__To do__
Every line with "OKUMA" in it must be copied from the data.

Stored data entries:
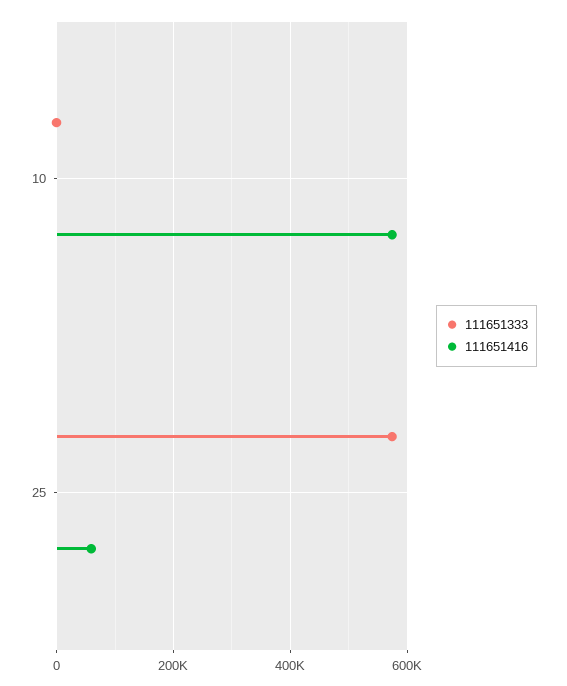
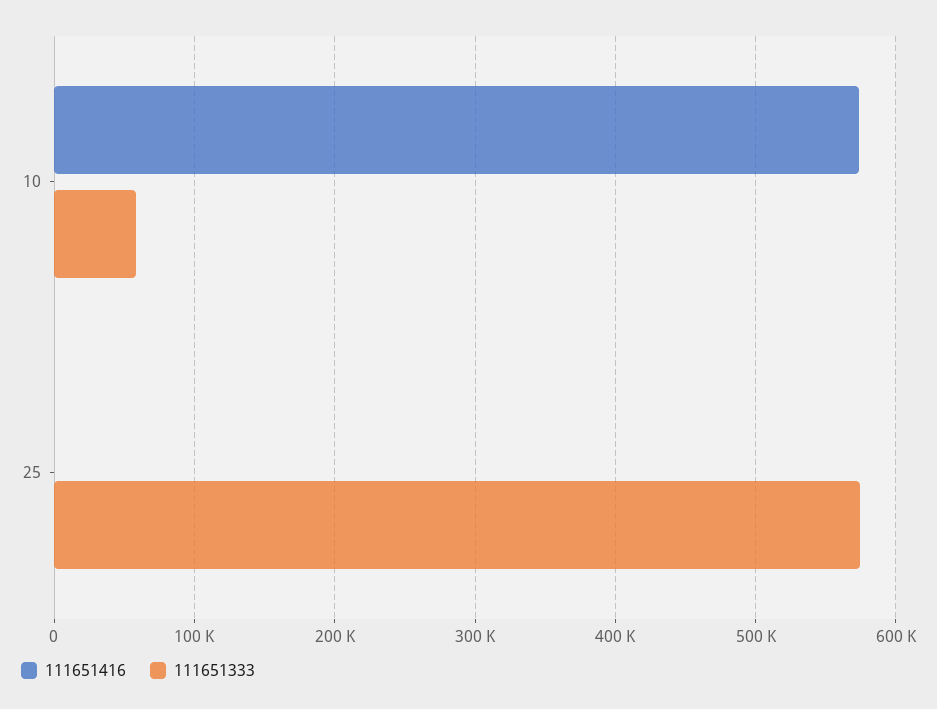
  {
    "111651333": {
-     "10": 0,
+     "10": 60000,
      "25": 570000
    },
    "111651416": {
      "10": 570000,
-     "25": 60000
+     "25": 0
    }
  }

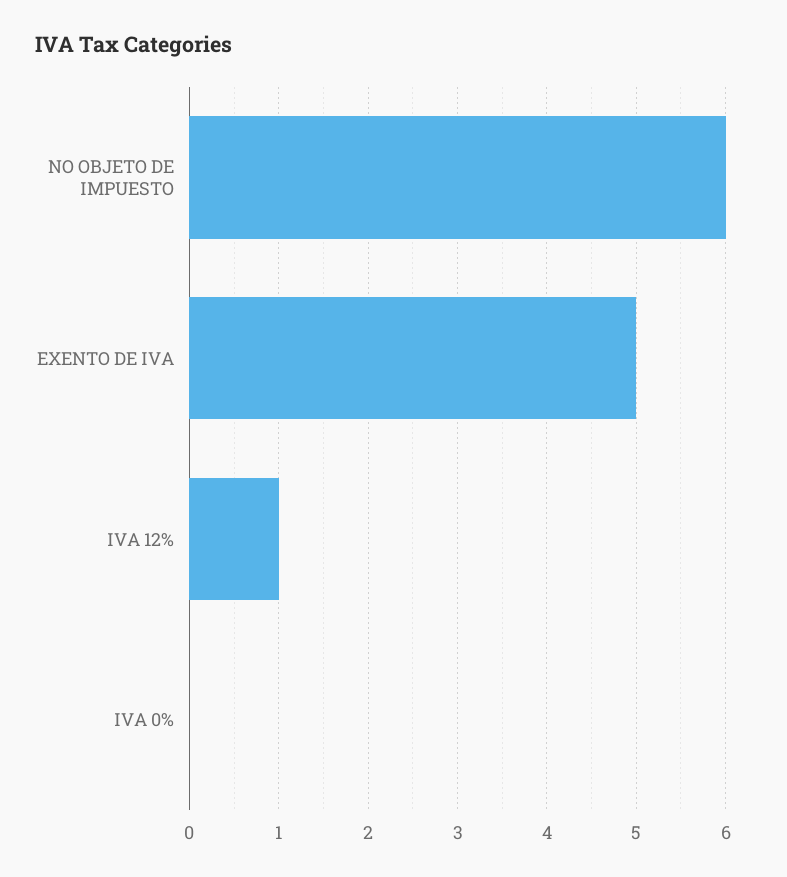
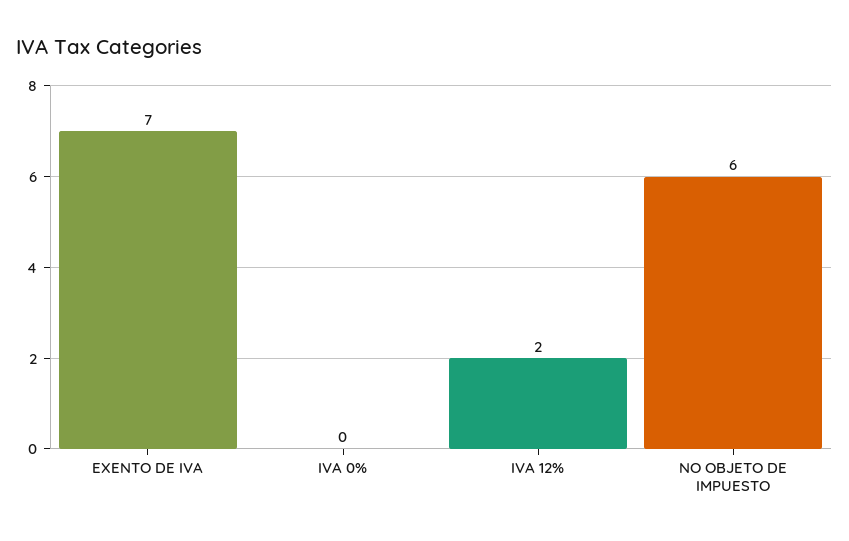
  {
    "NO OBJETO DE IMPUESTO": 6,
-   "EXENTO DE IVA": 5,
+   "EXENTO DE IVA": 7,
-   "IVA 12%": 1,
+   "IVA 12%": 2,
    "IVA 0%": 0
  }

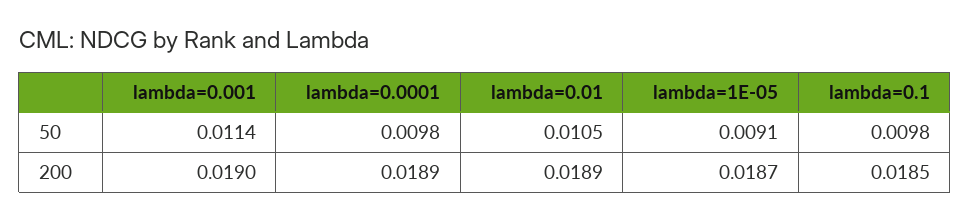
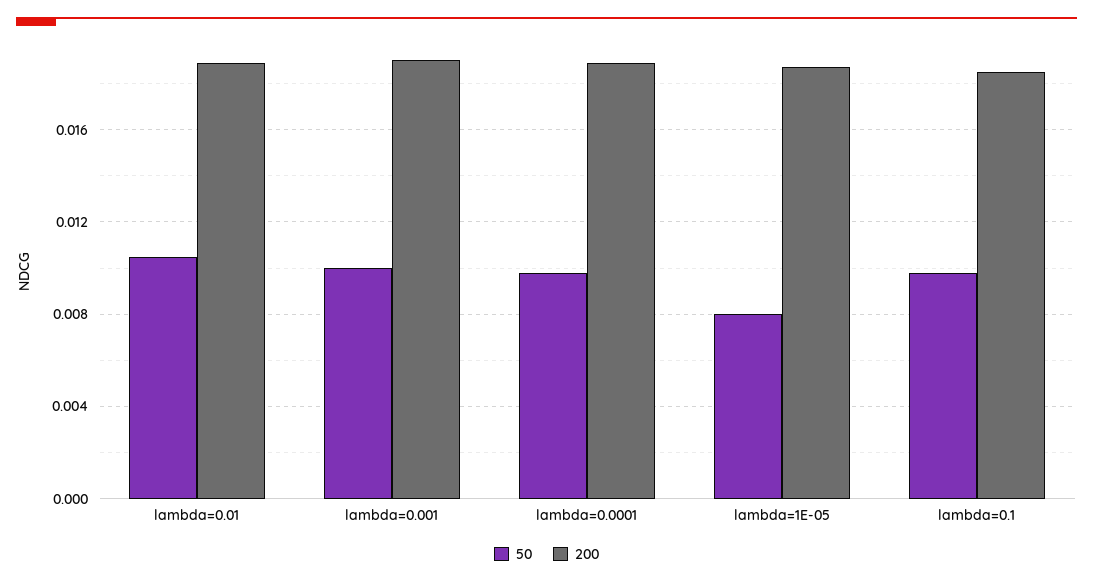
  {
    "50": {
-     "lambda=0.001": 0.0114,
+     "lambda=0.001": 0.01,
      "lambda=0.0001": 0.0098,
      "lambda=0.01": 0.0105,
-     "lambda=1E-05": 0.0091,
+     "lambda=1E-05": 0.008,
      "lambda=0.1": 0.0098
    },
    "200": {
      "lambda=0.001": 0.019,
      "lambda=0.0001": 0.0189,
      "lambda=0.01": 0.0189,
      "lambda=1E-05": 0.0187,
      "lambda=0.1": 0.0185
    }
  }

--

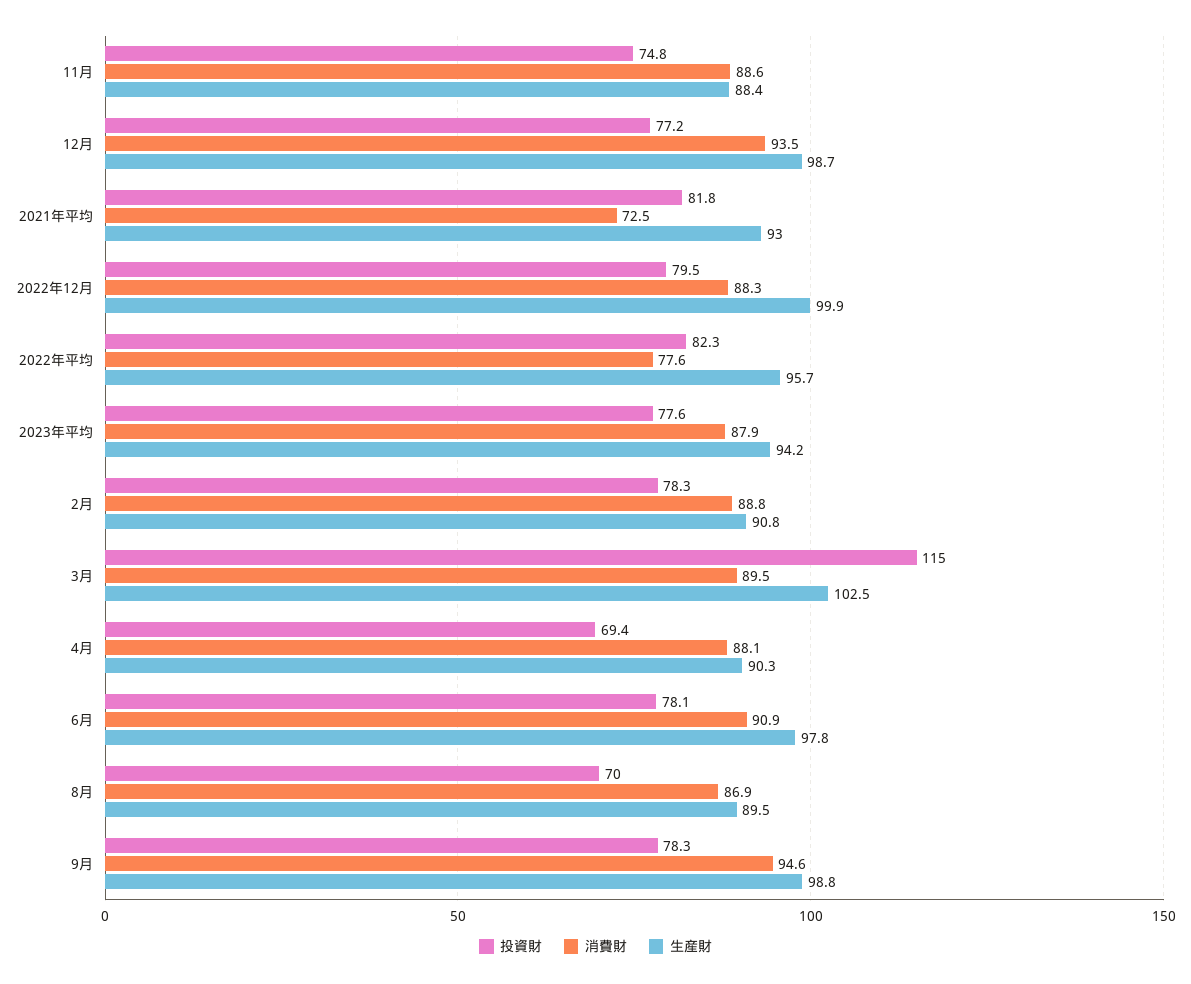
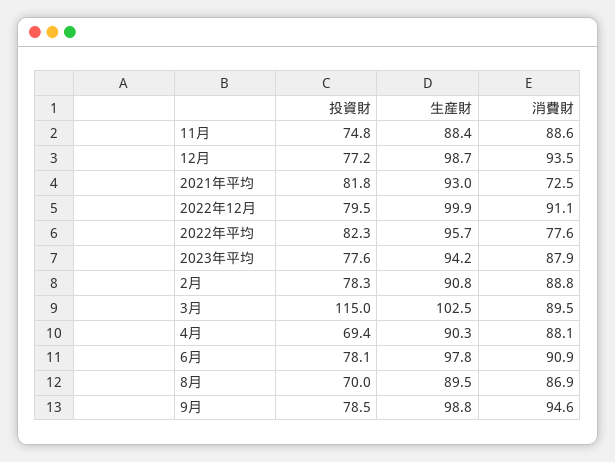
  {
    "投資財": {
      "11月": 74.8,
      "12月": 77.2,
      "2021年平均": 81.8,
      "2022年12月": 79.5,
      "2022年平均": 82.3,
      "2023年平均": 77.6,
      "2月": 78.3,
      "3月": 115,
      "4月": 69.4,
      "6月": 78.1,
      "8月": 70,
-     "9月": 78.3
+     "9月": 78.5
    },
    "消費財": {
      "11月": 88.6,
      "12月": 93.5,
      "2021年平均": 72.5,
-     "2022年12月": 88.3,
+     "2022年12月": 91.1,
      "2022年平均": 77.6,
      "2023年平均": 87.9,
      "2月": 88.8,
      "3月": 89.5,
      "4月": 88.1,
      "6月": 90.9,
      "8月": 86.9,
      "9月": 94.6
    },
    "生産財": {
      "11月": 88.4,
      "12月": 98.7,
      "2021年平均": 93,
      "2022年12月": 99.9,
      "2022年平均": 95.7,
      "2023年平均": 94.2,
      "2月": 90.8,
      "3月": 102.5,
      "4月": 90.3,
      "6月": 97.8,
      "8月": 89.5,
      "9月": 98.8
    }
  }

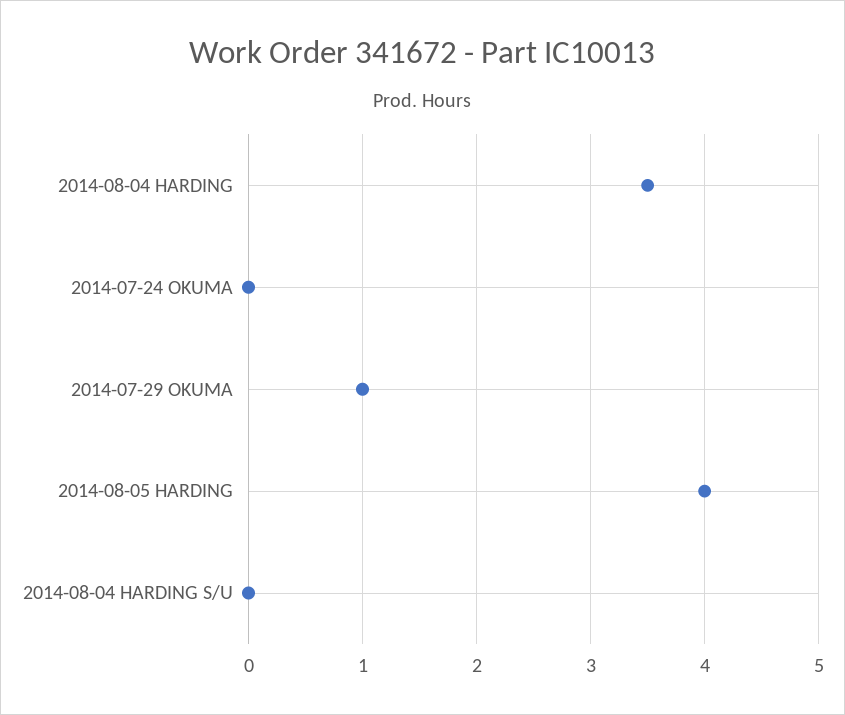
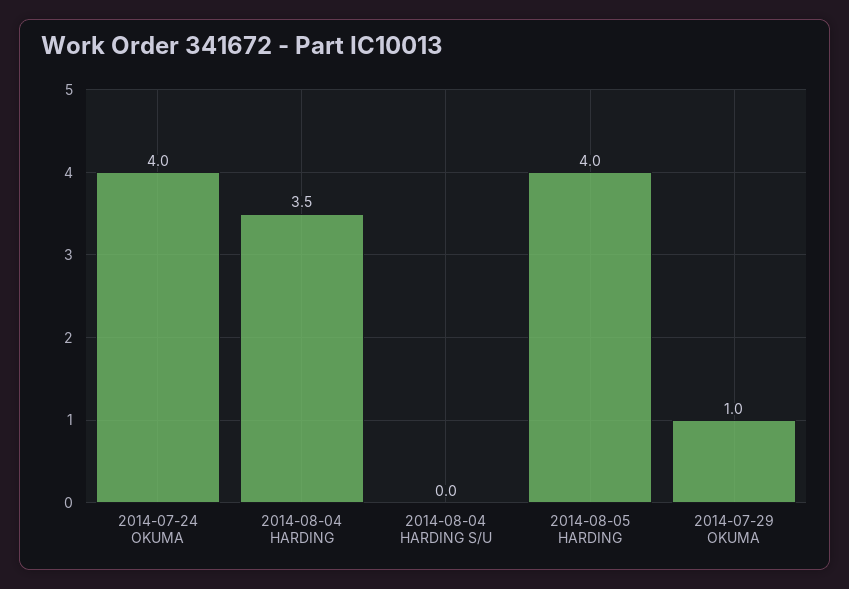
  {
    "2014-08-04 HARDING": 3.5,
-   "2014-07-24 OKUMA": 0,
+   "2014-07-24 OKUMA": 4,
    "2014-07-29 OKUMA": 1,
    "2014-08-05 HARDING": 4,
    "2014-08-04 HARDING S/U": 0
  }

__Response to the exercise__
-   "2014-07-24 OKUMA": 0,
+   "2014-07-24 OKUMA": 4,
    "2014-07-29 OKUMA": 1,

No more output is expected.